Another interesting approach is the Neuro-Fuzzy hybrid found in
[78]. Fuzzy Logic is applied as a filter to the input data obtained in the energy production and weather forecast for 12 months (day, irradiance, temperature, humidity, pressure, wind speed and cloud clover) in order to speed up the system. The neural structure is composed of 7 inputs, 2 hidden layers of 9 and 5 nodes, respectively, and input. The network is trained by BP aided by a combination of PSO and GA, known as Genetic Swarm Optimization
[79]. This method improved convergence speed and the predictive performance over other hourly forecast methods. The experiments were implemented using MATLAB Convolutional Neural Networks have also been applied to time-series data since they are able to learn filters that represent repeated patterns in the data without needing any prior knowledge. They also work well with noisy data. In
[80], CNNs are applied for forecasting PV power using Solar Data and Electricity Data as inputs. The CNNs used the ReLu activation function, Adam optimizer and dropout to avoid overfitting. The parameters were selected by testing different architectures and choosing the most promising. The models were compared of an FFNN and an RNN of 128 hidden nodes. The results show that CNN performed similarly to LSTM and better than MLP with an MAE of 114.38.
An interesting approach mixing Big Data and Deep Learning is found in
[81]. This method was used to next-day-ahead forecast in 30 min intervals. It used a multistep methodology that decomposes the forecasting problem in different subproblems. For the Big Data, Spark Apache was used. The neural Network parameters were searched using the grid search strategy. The best structure was found with 3 hidden layers with between 12 and 32 neurons. The method demonstrated that DL is suitable for big solar data since it has a linear increase in training time and performs better than other methods.
The work of
[82] makes use of a new kind of Neural Network, the Dendritic Neuron Network
[83], in order to forecast PV power. These kinds of neurons have 4 types of layers: synaptic layer, branch layer, membrane layer and cell-body layer. The input data (temperature and irradiance of the actual moment and the last) are transferred to the synaptic layers where they are converted by the sigmoid function and summarized to the branch layer. The results are transported to the cell-body layer for numerical judgment. This layer will transmit the data thought the axon to other neurons when the data exceed a given threshold. This new kind of network provides higher convergence speed and enhanced fitting ability. The network is also aided by WT. The results show that the model outperformed typical Feed-Forward models with an average MAPE of 10.9, with strong fluctuations and 4.55 on weak fluctuations. The experiments were run using MATLAB.
In Table 4, a summary of the reviewed models is presented.
Table 4. Models for forecasting.
2.3. Parameter Estimation
Finding the parameters of the PV models is vital to simulate their behavior and to optimize their production. This problem is simplified by finding the unknown parameters in order to optimize the output power. Different techniques, most of them metaheuristics, have been used to solve this problem, as can be seen in Figure 3.
Figure 3. Taxonomy of most used metaheuristics for parameter estimation.

[Saved entries]
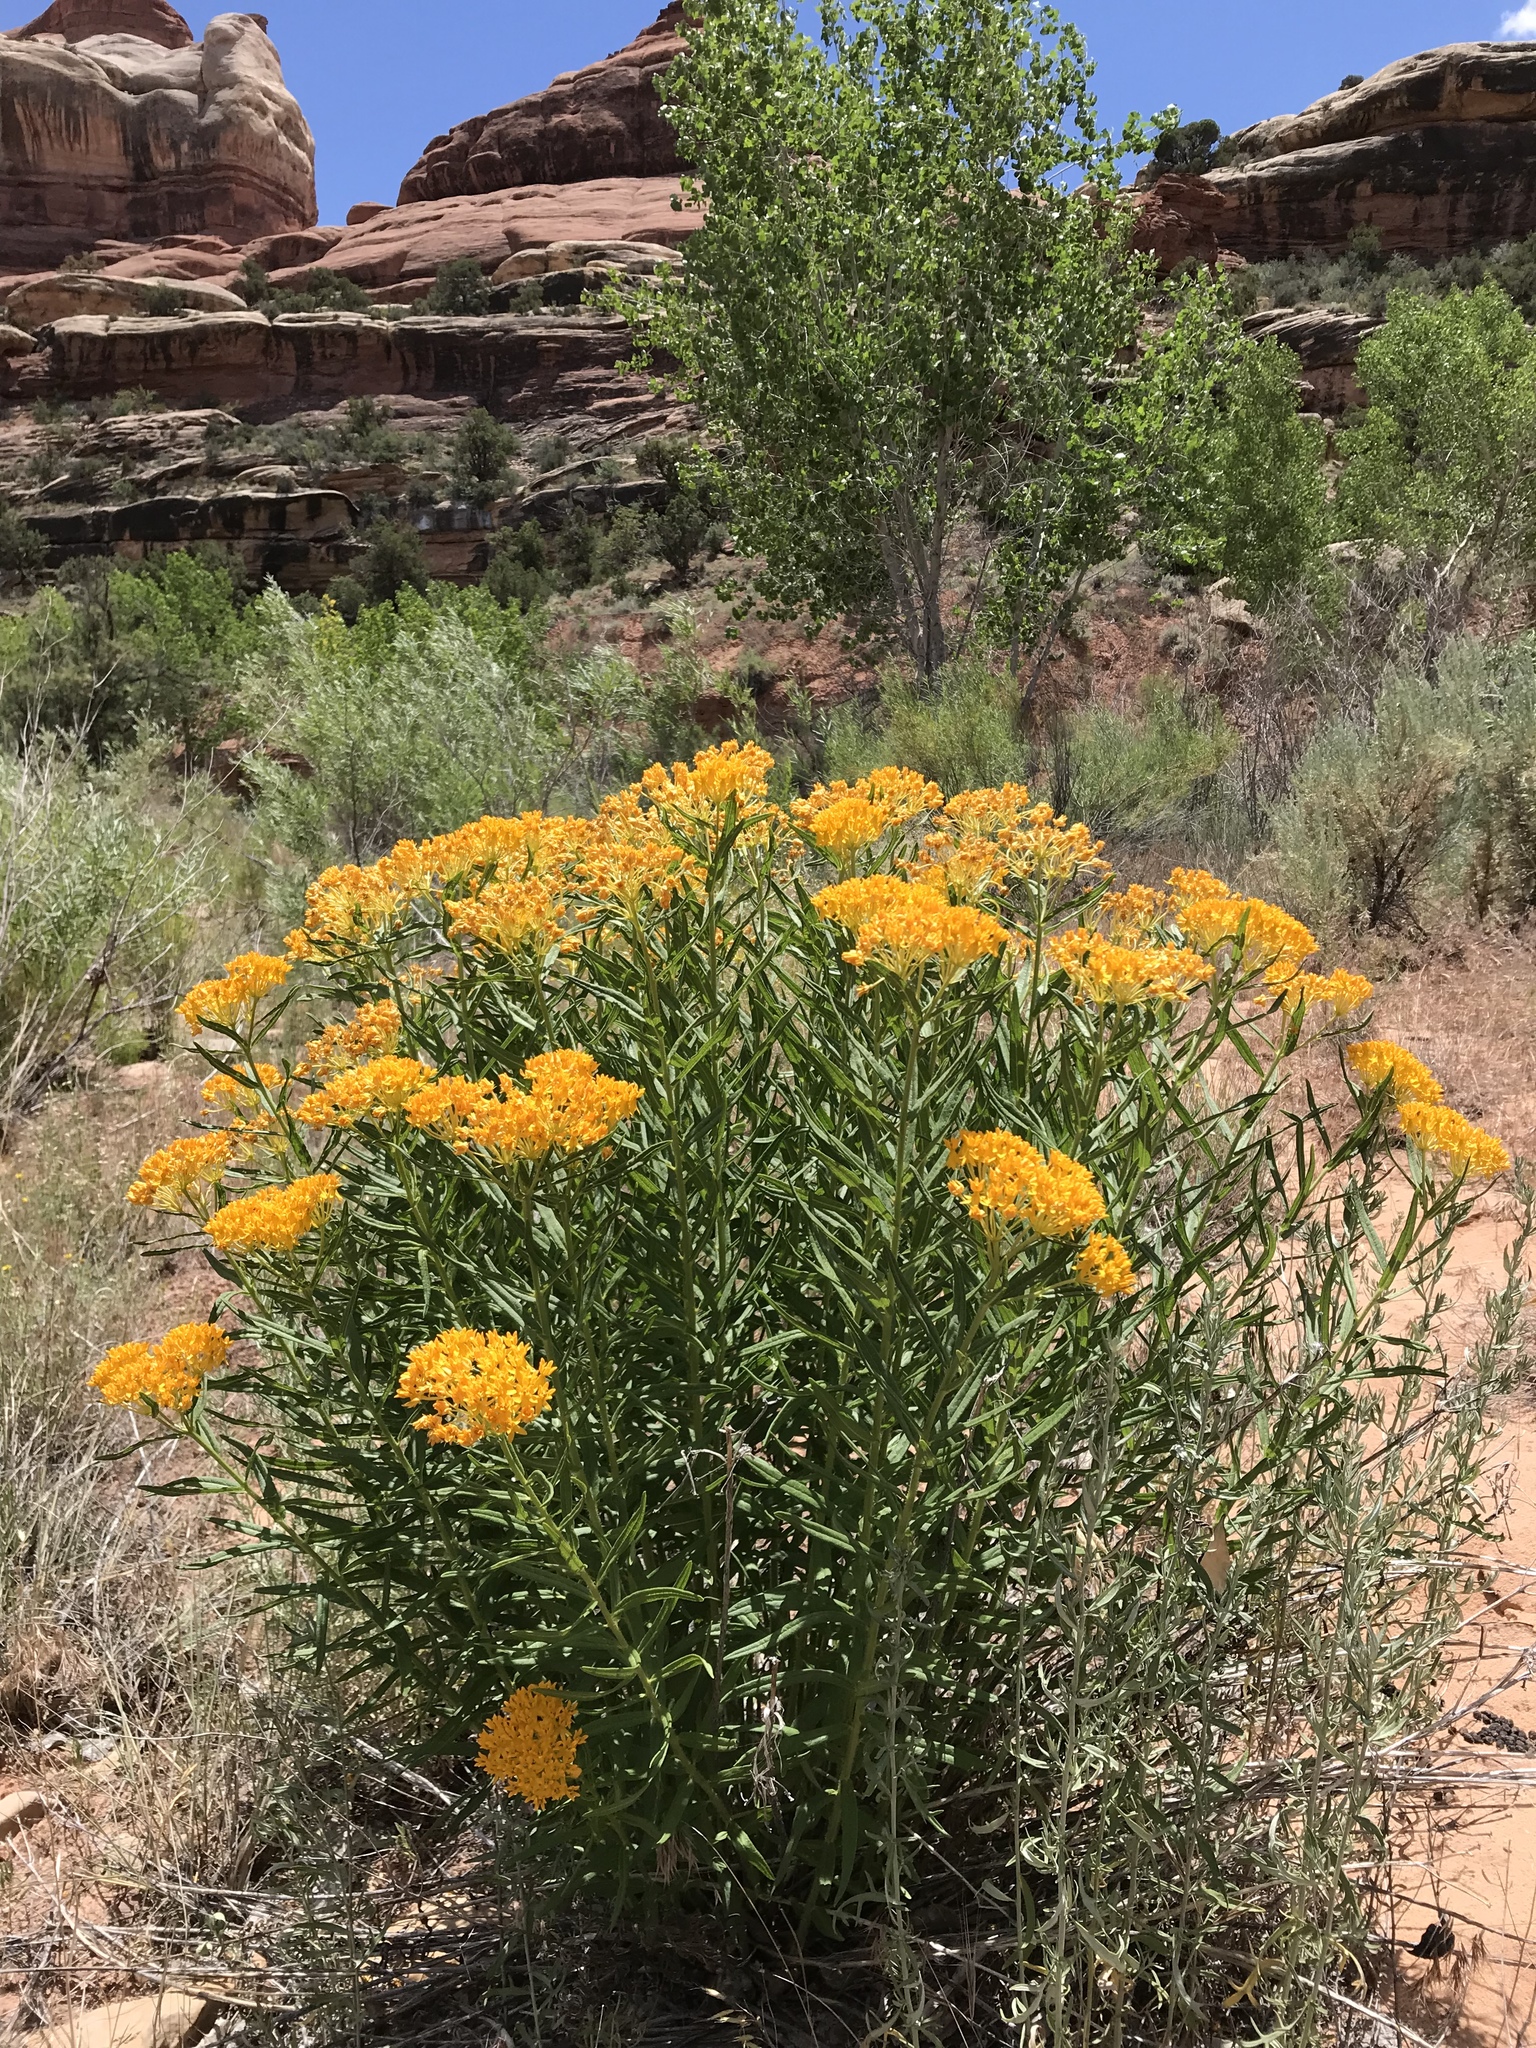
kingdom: Plantae
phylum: Tracheophyta
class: Magnoliopsida
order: Gentianales
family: Apocynaceae
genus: Asclepias
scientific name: Asclepias tuberosa
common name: Butterfly milkweed
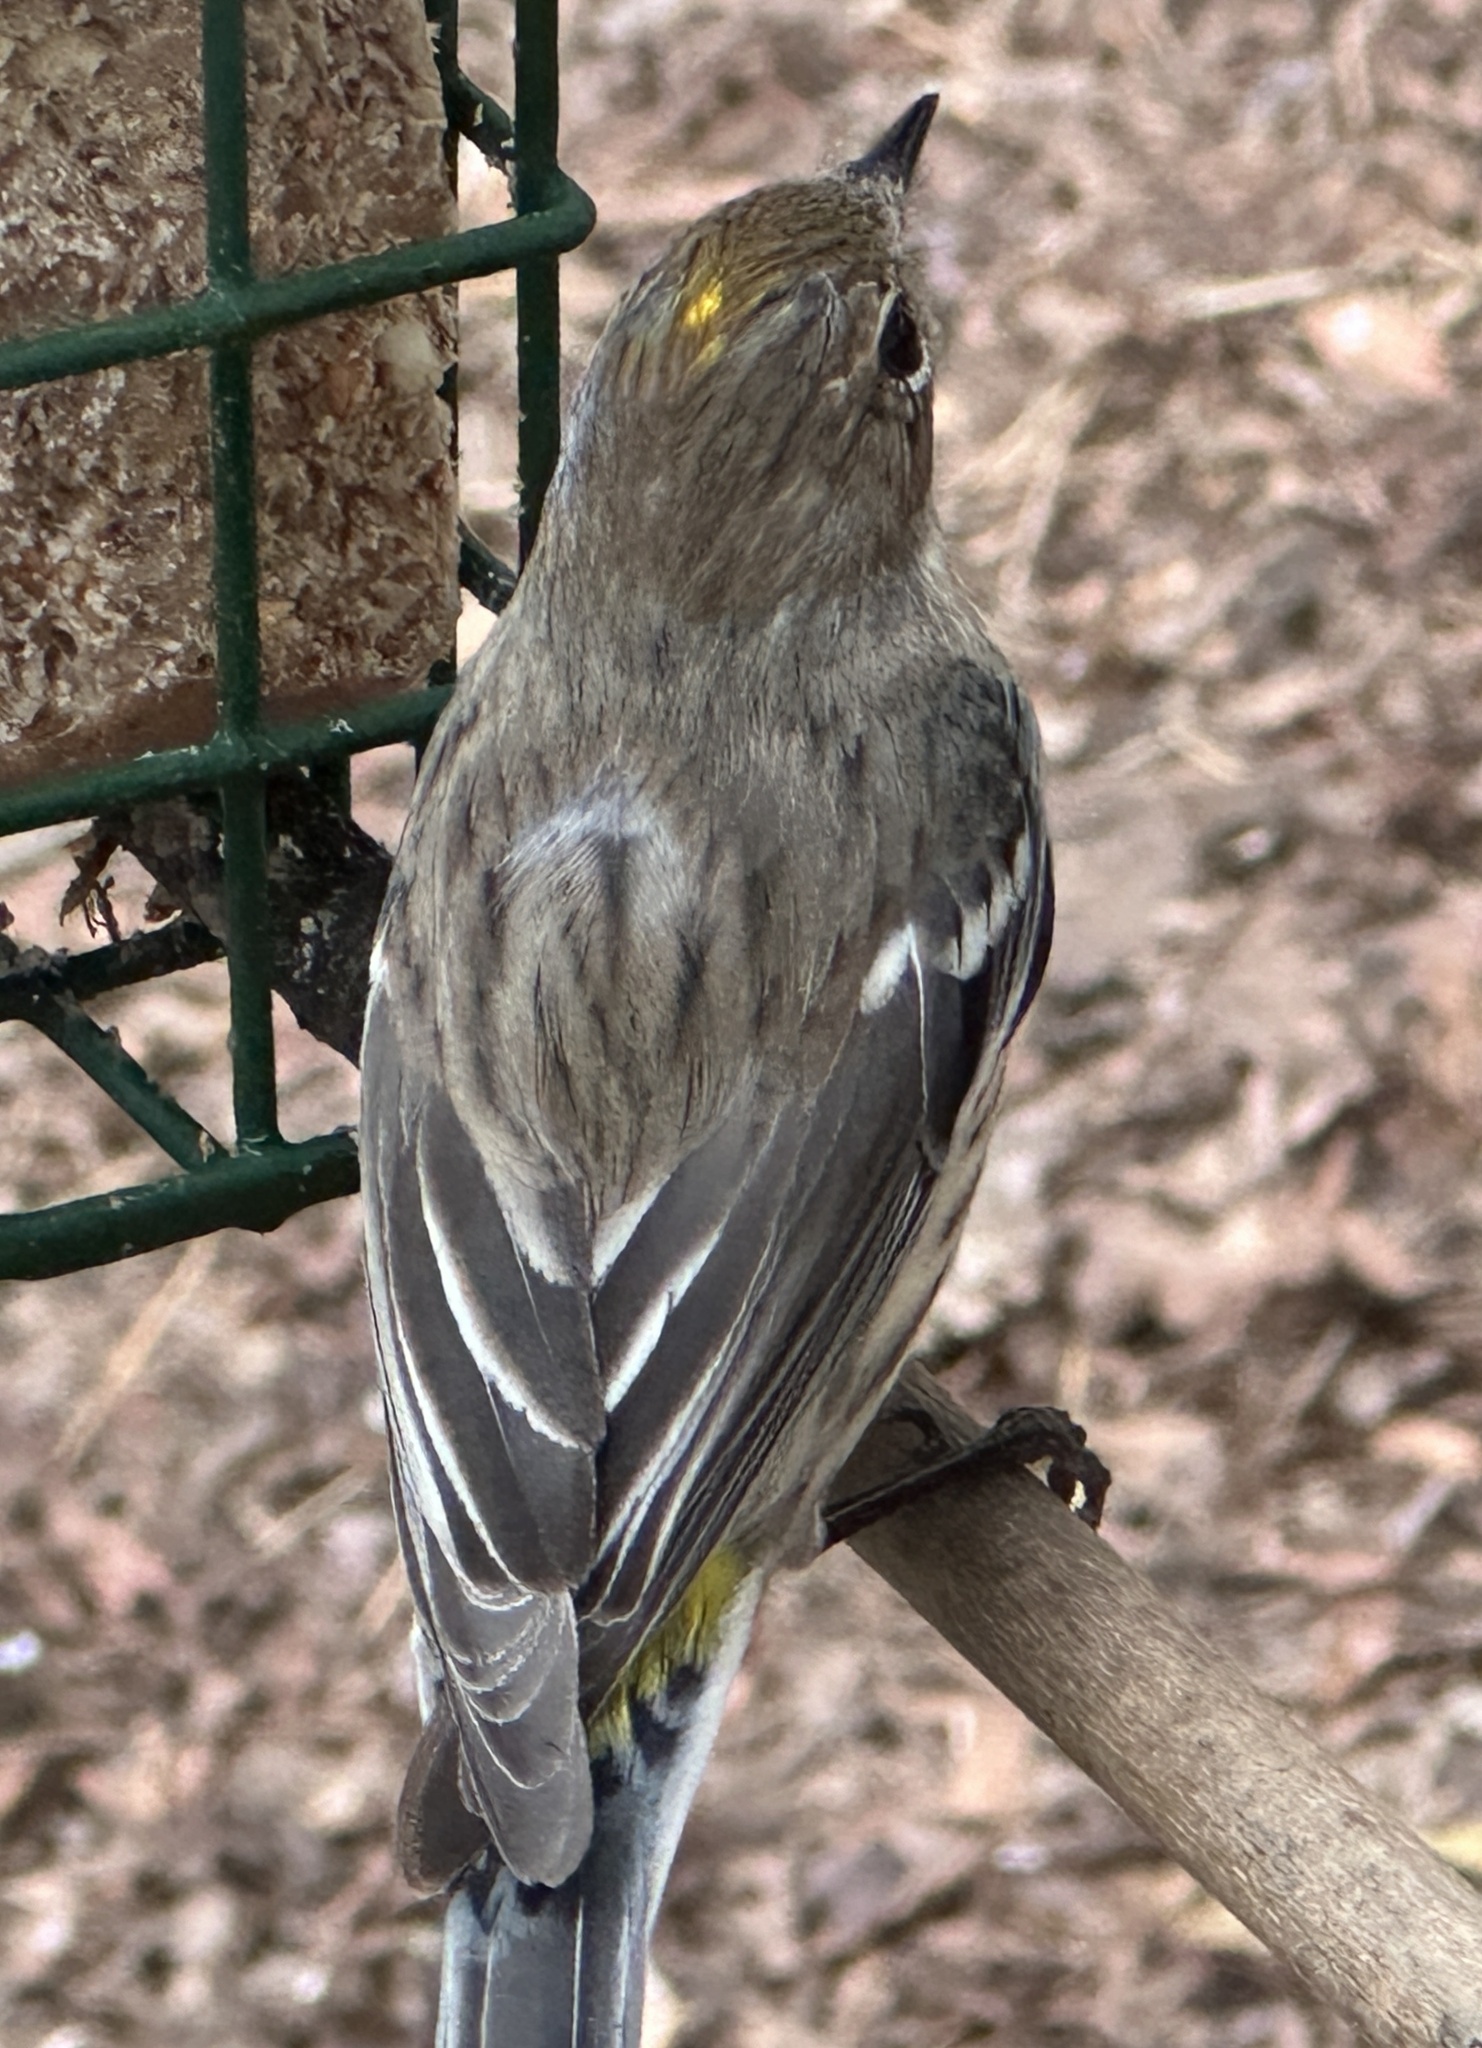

- [LIST OF TASKS]:
**A.** Name the four types of layers that the extract on solar power forecasting assigns to Dendritic Neuron Network neurons.
**B.** According to the extract on solar power forecasting, why have Convolutional Neural Networks been applied to time-series data?
**C.** Carry on the extract on solar power forecasting and parameter estimation from the point where it stops, not the rows.

- [TASK ANSWERS]:
**A.** synaptic layer, branch layer, membrane layer, cell-body layer

**B.** Convolutional Neural Networks can learn filters that represent repeated patterns in the data without needing any prior knowledge. They also work well with noisy data.

**C.**
Metaheuristics are the most used techniques to estimate PV parameters. Different kinds of algorithms have been evaluated in recent years. The work in
[85] compares different evolutionary algorithms, comparing Genetic Algorithms
[86], Particle Swarm Optimization
[87] and differential evolution
[88]. DE is an evolutionary algorithm similar to Genetic Algorithms but which uses real numbers to codify the problem, this solves the problem of GA when it comes to converging speed. The fitness function was computed as the sum of the absolute errors in current and voltage. The findings showed that the best results were given by DE and the worst ones by GA. The authors also implemented different hybrids: Tabu Search
[89] assisted differential evolution to avoid falling in local minimums, PSO assisted DE in which PSO is activated after 5 generations of DE and DE assisted by Tabu Search where DE is used to search for the optimal solution in a subset of the whole search space, while TS is used to move the local search within the global space. These hybrids performed better than the originals and provided more stability. DE assisted TS and provided the best results, and it was the fastest.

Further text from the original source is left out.